─── Entries supplied

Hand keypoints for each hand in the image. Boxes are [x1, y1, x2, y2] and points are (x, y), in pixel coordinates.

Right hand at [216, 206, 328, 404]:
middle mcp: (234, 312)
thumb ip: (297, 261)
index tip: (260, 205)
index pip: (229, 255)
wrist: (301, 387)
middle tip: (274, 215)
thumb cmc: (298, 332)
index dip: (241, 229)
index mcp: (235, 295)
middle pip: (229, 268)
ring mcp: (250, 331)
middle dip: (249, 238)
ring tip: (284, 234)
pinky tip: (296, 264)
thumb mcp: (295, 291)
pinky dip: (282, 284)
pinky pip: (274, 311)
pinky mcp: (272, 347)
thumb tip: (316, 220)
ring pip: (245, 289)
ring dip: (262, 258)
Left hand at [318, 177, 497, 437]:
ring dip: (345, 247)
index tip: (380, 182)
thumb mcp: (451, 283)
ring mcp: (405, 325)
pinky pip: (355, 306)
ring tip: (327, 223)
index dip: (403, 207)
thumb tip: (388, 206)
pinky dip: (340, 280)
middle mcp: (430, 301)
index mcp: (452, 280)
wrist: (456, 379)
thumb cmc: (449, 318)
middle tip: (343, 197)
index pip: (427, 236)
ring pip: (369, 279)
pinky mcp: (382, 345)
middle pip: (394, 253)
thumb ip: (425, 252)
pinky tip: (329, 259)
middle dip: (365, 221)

──────

**Task to complete**:
Go line by line through the data above and report each one that holds the string "pinky".

**Your response**:
pinky tip: (296, 264)
pinky dip: (282, 284)
pinky pip: (274, 311)
pinky mcp: (272, 347)
pinky pip: (355, 306)
pinky dip: (340, 280)
pinky mcp: (382, 345)
pinky tip: (329, 259)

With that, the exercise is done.